EXERCISE REQUIREMENTS: Go through the records, and copy each line in which the string "worn" is present.

TASK INPUTS:
=== Section Start ===

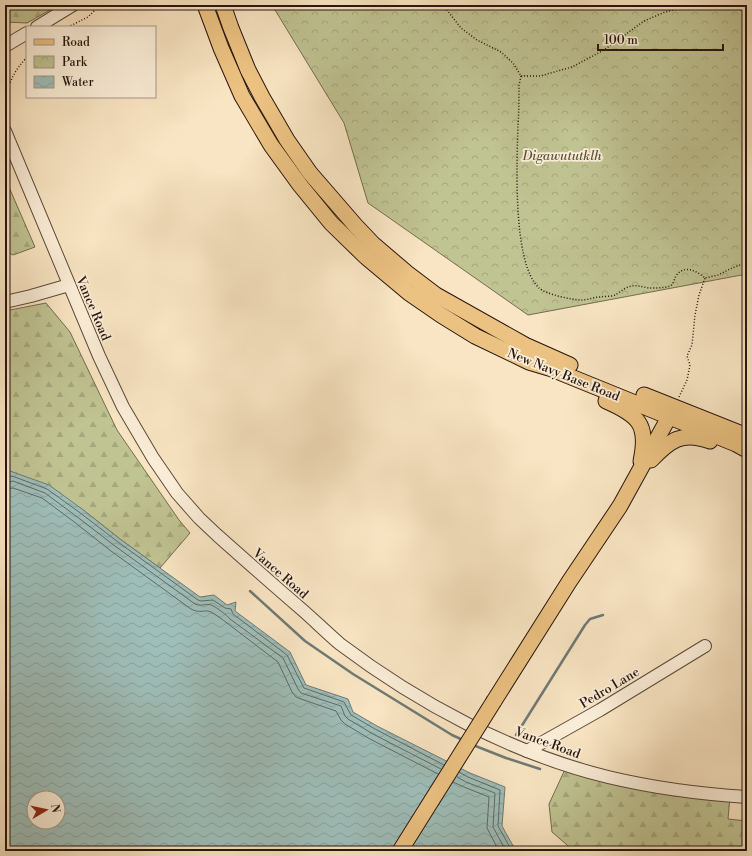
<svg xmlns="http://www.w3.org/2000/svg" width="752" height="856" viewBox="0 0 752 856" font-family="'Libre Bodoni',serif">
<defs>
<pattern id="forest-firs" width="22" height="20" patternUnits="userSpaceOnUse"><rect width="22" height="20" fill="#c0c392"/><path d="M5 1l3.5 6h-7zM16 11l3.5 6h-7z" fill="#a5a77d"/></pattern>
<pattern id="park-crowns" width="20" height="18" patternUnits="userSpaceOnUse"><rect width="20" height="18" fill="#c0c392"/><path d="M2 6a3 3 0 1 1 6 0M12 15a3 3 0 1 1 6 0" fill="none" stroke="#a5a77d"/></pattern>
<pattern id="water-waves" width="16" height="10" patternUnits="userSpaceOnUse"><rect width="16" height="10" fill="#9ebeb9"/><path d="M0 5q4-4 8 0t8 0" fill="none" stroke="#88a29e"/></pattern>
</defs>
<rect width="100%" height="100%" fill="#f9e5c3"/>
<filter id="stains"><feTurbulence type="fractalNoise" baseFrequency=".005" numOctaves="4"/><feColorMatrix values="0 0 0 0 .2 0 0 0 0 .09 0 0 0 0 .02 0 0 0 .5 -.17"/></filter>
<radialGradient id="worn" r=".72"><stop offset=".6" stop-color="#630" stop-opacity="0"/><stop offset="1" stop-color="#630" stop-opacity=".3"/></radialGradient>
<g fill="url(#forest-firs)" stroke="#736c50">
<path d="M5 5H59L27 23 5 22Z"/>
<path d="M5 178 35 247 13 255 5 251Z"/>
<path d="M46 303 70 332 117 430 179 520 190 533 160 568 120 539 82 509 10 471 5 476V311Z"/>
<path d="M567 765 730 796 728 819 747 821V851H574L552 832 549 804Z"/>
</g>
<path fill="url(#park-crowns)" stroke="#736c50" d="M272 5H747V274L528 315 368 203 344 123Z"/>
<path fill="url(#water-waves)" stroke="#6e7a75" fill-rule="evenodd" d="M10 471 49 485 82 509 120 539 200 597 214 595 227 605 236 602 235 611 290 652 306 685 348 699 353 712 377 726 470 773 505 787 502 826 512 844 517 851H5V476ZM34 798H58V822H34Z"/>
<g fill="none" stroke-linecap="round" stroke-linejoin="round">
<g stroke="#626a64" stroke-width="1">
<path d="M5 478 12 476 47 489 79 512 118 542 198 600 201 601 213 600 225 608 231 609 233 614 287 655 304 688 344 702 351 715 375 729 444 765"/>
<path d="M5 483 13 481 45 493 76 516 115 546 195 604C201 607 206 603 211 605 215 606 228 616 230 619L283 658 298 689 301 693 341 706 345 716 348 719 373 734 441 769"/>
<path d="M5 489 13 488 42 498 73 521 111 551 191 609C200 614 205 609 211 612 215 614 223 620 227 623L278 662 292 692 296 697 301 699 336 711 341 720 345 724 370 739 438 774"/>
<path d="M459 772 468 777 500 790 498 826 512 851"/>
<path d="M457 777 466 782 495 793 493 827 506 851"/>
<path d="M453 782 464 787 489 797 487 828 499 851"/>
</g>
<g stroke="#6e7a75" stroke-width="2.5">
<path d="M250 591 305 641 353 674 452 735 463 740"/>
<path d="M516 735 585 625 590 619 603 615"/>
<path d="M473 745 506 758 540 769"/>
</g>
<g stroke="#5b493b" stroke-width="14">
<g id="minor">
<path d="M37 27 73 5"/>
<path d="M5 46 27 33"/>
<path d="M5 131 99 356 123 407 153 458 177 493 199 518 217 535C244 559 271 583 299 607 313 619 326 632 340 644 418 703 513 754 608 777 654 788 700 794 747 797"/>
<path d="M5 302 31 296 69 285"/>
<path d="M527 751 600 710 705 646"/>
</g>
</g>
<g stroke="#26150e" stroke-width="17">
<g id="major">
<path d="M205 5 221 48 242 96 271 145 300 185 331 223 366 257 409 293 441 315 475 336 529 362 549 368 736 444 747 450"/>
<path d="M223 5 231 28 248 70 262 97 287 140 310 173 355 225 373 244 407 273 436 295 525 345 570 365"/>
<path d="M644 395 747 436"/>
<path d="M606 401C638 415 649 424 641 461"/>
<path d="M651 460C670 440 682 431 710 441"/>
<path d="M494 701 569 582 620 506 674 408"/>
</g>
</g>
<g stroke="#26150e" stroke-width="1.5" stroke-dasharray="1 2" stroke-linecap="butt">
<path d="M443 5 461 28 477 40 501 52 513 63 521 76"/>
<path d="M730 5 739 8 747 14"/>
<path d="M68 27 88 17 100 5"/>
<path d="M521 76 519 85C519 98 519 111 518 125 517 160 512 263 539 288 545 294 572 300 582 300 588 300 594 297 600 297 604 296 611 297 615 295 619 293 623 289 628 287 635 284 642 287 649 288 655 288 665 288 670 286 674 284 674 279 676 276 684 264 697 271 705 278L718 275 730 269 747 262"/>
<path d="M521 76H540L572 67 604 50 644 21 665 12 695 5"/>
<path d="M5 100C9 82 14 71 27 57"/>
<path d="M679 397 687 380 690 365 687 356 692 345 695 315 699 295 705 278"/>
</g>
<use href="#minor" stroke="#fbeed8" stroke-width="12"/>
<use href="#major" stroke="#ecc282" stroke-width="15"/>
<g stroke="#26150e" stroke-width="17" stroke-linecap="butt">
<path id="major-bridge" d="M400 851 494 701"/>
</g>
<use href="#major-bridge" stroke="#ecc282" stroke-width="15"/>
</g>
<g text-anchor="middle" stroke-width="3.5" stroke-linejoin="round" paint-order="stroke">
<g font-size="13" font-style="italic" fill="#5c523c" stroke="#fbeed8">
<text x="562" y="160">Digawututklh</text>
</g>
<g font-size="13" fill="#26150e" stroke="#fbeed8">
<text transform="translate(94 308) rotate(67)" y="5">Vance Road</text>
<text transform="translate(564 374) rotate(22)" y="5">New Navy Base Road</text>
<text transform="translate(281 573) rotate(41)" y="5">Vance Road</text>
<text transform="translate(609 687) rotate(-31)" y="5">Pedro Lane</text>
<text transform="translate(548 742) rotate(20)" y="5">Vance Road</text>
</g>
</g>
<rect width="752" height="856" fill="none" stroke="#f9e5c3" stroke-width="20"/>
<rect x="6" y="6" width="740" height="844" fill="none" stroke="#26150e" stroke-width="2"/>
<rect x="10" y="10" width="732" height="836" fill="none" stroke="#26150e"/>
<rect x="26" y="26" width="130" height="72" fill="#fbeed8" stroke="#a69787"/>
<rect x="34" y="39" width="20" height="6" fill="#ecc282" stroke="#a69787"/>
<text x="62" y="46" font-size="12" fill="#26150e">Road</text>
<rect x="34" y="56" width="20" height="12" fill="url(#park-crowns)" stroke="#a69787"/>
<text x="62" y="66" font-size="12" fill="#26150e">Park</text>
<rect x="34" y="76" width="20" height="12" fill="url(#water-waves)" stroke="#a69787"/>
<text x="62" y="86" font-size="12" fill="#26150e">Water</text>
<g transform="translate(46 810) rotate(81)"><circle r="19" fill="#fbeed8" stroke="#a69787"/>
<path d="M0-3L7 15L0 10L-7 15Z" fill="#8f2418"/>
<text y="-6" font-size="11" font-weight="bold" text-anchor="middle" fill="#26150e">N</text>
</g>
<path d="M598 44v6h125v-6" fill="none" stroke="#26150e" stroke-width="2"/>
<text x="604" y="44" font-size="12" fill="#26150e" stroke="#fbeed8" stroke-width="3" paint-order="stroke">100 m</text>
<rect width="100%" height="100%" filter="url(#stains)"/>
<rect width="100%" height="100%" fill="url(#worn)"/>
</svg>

=== Section End ===

WRITTEN SOLUTION:
<radialGradient id="worn" r=".72"><stop offset=".6" stop-color="#630" stop-opacity="0"/><stop offset="1" stop-color="#630" stop-opacity=".3"/></radialGradient>
<rect width="100%" height="100%" fill="url(#worn)"/>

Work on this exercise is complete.